Welche Rolle spielt der technische Fortschritt?
Matzdorf: Der technische Fortschritt ist in der Kriminaltechnik Fluch und Segen zu gleich. Wir haben heute die Möglichkeit eine einzelne Hautschuppe so auszuwerten, so zu analysieren, dass wir das DNA-Profil eines Menschen daraus bestimmen können. Einerseits ein großer Vorteil, andererseits natürlich auch ein hoher Anspruch an die kriminaltechnische Tatortarbeit und an die kriminaltechnische Analysearbeit im Labor, die Spuren sauber und differenziert zu untersuchen und im Ermittlungsverfahren beweiskräftig zu bewerten.
Können solche Durchsuchungen auch unabhängig von gefundenen Spuren den Druck auf einen möglichen Täter erhöhen?

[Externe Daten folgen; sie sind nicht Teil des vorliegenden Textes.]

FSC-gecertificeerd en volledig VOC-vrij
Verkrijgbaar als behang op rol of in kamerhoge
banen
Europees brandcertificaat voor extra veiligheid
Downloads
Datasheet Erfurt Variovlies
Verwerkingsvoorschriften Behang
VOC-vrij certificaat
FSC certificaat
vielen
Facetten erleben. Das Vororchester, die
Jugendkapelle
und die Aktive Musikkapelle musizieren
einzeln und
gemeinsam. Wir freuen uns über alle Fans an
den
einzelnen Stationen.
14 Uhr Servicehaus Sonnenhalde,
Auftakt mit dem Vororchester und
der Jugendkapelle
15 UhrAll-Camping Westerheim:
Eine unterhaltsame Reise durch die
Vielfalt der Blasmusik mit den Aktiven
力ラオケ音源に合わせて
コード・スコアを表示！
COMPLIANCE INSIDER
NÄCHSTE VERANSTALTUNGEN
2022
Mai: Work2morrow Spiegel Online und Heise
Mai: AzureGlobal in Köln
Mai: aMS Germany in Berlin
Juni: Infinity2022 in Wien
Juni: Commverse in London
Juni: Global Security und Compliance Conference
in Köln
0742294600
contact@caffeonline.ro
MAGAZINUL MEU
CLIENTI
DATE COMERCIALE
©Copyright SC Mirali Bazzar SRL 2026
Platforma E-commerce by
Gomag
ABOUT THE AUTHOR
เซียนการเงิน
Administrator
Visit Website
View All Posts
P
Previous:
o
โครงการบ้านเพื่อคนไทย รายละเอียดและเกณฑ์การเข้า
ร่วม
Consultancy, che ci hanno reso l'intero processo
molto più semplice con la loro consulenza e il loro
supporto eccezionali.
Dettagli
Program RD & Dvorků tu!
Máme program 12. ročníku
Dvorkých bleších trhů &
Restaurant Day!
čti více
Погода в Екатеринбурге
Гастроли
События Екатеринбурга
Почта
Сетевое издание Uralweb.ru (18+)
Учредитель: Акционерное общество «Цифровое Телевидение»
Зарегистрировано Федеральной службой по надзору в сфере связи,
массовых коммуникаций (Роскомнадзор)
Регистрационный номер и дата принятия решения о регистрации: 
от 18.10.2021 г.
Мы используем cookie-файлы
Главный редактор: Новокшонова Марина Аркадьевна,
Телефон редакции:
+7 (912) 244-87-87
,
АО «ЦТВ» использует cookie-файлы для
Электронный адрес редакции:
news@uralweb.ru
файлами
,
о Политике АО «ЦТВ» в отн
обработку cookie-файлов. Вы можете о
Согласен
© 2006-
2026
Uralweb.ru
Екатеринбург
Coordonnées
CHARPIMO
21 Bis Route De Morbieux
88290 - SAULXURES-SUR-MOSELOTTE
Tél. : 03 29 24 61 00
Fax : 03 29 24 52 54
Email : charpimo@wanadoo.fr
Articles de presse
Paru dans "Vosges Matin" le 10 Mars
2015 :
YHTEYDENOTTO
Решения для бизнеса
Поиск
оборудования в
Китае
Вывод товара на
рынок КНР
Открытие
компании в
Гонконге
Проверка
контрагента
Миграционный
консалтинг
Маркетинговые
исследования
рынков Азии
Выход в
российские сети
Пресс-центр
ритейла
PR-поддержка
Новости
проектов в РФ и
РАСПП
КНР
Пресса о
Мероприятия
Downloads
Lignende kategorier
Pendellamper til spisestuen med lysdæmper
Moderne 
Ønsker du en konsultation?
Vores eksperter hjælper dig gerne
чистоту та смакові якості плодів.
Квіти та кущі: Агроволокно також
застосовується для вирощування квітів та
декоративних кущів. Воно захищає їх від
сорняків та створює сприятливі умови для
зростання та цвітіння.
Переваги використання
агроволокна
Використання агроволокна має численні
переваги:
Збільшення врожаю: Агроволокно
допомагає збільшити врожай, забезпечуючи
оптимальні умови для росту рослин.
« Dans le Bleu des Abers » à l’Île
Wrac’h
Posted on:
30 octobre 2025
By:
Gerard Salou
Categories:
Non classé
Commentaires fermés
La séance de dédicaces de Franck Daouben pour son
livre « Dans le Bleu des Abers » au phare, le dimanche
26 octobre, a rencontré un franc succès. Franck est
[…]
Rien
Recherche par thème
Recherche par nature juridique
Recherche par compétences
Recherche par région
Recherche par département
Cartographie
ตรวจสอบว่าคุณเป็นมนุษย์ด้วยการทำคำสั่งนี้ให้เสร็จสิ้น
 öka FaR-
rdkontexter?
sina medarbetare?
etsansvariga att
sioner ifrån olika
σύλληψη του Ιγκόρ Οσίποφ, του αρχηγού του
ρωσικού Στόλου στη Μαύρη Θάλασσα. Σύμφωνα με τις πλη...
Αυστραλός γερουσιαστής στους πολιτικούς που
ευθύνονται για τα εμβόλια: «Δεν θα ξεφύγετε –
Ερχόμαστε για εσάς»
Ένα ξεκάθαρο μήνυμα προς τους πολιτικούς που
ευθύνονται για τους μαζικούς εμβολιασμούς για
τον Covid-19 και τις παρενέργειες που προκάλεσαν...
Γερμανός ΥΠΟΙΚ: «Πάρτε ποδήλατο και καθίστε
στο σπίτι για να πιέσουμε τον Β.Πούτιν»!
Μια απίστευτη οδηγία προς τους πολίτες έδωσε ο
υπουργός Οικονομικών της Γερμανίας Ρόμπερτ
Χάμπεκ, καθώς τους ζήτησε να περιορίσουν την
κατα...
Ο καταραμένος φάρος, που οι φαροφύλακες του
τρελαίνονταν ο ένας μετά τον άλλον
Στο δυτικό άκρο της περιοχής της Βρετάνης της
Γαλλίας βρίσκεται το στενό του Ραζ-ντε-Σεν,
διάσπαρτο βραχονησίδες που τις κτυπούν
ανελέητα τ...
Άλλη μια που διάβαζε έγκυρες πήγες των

Matzdorf: Eine Durchsuchung wie hier ist auch immer im gesamten kriminalstrategischen Kontext zu betrachten. Das heißt, die Durchsuchung selbst ist eine taktische Maßnahme, die vielleicht durch neue vorliegende Erkenntnisse geboten ist. Aber sie kann natürlich auch in der Ermittlungsstrategie eine Rolle spielen und selbstverständlich entwickelt sich dadurch ein neuer Druck und möglicherweise eine neue Situation, in der sich derjenige, der als Tatverdächtiger gesehen wird, dann wieder verhalten muss. Und das kann natürlich dazu führen, dass die Ergebnisse dazu führen, dass man den dringenden Tatverdacht erhärten kann.
Christian Matzdorf ist Professor für Kriminalistik mit Schwerpunkt Kriminaltechnik an der Hochschule für Wirtschaft und Recht Berlin (HWR).